ちょうど株主総会のシーズン。それで思い出した。何かと言うと、野村総合研究所(NRI)の“決算の謎”である。NRIの決算短信などを見てもらうと分かるが、ここ数年、同社の通期決算は第3四半期までの決算に比べて、営業利益率が必ず良くなっている。不思議なことだなあと思っていたのだが、少し前に、その謎解きをしてもらったことがあった。

 第4四半期に、いつも利益率の高い優良案件の売上を計上できているから----と説明できれば簡単だが、そうは都合良くはいかないし、NRIは会計処理に進行基準を採用しているので、そもそも論として、そのようなことはあり得ない。進行基準は、検収書をもらってから売上計上するというITサービス業界でお馴染みの会計処理(完成基準)とは異なり、システム開発の進捗状況に合わせて売上を“分散計上”するやり方だ。

 実は、この進行基準という会計処理方法に、通期の利益率を跳ね上げるメカニズムが組み込まれているのだ。進行基準では、開発の進捗状況をコストで測る。投入した人月コストに対応する売上を計上する形だ。お気づきだと思うが、このやり方は一つ問題がある。プロジェクトに遅れなどの問題が生じ、大量の人員を投入した場合、そのコスト分に見合う売上を計上してしまうと、おかしなことになる。

 こうした場合、進行基準ではその場で“損切り”しなければならない。コストの増加が、作業の進捗が予定より進んだためなのか、なんらかのトラブルによるものかを判定し、トラブルなら当然、コストに見合った売上は計上できない。場合によっては赤字になる。つまり“悪い話”は、ほぼ発生時点で会計的に認識し、四半期決算などに反映される。そんなわけだから、進行基準は完成基準と異なり、プロジェクトに対して会計面から強力な統制が働くことになる。

 一方、プロジェクトなどがうまくいった場合は、どうなるか。当然、投入したコストに対して粛々と売上が計上されていく。ところで、システム開発などの料金には、以前ほどは確保できないとはいえ、リスク分を上乗せした“のりしろ”がある。幸いにして、のりしろを使わずに済めば、こののりしろ分はプロジェクトの完了時に計上される。“悪い話”と異なり、“良い話”は最後に明らかになるわけだ。

 こうした進行基準の特性に則して、NRIの決算に読んでみれば、冒頭の謎はすぐに解ける。最近は決算期をまたぐプロジェクトは少なくなっているから、先ほどの“悪い話”は第1四半期から第3四半期に、そして“良い話”は第4四半期に発生する。だから、通期決算で四半期決算などより利益率が良くなるわけだ。
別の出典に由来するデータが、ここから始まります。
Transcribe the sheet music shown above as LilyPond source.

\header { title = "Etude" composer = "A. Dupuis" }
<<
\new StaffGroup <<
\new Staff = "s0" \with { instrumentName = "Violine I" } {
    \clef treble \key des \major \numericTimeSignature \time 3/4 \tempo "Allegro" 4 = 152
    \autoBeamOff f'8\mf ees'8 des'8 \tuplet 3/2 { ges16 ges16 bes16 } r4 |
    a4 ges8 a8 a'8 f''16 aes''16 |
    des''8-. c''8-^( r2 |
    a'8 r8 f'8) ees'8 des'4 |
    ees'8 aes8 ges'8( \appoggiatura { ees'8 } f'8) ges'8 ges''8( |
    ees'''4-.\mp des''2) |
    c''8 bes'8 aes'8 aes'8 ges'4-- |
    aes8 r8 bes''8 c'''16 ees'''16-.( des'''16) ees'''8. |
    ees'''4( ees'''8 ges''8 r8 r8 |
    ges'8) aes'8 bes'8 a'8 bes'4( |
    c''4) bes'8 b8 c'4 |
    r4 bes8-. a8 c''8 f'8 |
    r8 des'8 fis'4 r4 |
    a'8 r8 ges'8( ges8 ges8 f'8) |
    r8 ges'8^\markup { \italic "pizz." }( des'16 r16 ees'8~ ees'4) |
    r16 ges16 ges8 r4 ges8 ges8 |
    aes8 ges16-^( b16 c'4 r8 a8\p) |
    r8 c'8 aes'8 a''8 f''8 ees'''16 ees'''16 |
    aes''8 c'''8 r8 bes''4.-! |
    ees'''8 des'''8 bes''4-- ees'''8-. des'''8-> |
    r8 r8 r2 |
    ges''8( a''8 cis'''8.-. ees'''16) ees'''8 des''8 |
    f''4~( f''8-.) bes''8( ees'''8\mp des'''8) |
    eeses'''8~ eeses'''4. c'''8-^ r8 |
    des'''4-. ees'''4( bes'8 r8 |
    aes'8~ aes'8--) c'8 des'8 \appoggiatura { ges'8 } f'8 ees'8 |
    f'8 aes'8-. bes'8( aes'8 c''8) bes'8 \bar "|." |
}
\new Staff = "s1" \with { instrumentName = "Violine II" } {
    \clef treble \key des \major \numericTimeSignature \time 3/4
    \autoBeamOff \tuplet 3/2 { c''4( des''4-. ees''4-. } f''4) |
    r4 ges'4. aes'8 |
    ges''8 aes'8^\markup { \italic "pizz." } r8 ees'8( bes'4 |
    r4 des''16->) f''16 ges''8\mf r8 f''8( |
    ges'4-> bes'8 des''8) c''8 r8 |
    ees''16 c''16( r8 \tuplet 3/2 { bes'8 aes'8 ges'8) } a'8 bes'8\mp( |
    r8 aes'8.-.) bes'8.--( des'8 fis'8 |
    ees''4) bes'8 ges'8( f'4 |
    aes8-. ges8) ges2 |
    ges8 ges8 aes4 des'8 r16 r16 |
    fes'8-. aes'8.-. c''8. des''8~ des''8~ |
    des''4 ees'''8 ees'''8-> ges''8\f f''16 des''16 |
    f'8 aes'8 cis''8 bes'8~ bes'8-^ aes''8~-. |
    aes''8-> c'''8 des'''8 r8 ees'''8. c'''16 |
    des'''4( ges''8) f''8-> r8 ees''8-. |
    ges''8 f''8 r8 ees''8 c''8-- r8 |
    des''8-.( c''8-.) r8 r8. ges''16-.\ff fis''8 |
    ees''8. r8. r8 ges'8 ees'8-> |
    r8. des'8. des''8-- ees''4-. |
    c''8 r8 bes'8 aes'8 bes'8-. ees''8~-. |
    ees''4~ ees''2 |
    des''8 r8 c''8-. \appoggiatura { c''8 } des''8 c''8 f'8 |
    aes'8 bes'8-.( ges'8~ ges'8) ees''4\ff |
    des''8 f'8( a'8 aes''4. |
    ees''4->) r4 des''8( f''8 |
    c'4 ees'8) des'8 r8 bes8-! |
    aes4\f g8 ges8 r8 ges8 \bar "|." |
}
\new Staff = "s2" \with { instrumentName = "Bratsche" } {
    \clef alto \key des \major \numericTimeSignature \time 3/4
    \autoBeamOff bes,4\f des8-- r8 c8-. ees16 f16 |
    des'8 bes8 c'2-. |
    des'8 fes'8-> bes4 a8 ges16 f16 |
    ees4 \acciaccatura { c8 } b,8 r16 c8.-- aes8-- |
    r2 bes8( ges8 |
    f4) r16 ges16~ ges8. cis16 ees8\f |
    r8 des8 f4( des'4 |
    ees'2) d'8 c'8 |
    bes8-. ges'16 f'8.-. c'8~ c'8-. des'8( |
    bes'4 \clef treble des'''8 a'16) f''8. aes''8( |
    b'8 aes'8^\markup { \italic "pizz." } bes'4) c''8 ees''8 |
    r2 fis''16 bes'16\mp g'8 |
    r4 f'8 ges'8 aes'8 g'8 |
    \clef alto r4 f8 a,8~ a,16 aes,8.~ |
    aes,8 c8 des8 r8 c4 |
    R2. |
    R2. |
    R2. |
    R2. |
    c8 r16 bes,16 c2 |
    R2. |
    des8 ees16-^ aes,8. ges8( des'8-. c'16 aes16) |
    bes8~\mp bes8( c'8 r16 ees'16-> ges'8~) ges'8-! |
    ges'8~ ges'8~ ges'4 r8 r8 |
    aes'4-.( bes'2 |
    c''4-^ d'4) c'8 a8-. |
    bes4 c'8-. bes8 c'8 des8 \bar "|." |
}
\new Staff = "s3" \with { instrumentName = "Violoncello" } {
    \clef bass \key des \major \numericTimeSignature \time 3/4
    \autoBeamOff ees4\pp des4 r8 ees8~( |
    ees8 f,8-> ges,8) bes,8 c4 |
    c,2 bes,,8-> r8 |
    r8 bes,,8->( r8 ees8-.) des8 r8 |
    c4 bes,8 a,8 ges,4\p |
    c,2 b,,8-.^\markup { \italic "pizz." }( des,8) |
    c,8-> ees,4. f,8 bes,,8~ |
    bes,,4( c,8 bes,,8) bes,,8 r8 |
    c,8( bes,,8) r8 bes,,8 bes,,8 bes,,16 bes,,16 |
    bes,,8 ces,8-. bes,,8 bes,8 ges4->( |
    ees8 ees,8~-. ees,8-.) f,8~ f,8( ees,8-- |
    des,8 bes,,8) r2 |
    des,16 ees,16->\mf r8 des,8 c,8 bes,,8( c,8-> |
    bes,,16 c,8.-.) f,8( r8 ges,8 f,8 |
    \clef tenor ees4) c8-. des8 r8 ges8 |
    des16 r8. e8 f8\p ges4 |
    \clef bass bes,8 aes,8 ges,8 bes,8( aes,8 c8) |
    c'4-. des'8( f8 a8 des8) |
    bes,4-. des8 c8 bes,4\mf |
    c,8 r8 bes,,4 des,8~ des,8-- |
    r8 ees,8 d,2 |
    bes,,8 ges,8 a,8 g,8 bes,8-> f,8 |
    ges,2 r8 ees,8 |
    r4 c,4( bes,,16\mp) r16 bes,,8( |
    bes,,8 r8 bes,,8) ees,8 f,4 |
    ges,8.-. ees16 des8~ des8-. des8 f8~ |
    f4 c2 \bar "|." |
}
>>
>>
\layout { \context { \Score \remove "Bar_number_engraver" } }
 さて、この進行基準だが、かつて赤字プロジェクト撲滅のための強力なツールとして注目を集めたことがあった。大失敗プロジェクトを多数抱え込み、火の海となった富士通が、改革の一環として採用に踏み切る発表を行ったときのことだ。しかし、それ以降、進行基準の採用に踏み切ったというITサービス会社の話は聞かない。

 進行基準を採用するためには、顧客との厳格な契約、厳密な予実管理などが必要になるため、その手間を嫌うITサービス会社は多い。企業会計基準委員会が3月30日に公表した『ソフトウェア取引の収益の会計処理に関する業務上の取り扱い』でも、ITサービス会社に進行基準の採用を求めるのは現時点では無理と結論付けた。しかし、これからITサービス会社も内部統制システムの整備が必要になる時代。もう一度、進行基準の採用を検討してみるべきでは、とNRIの決算書を眺めながら思った。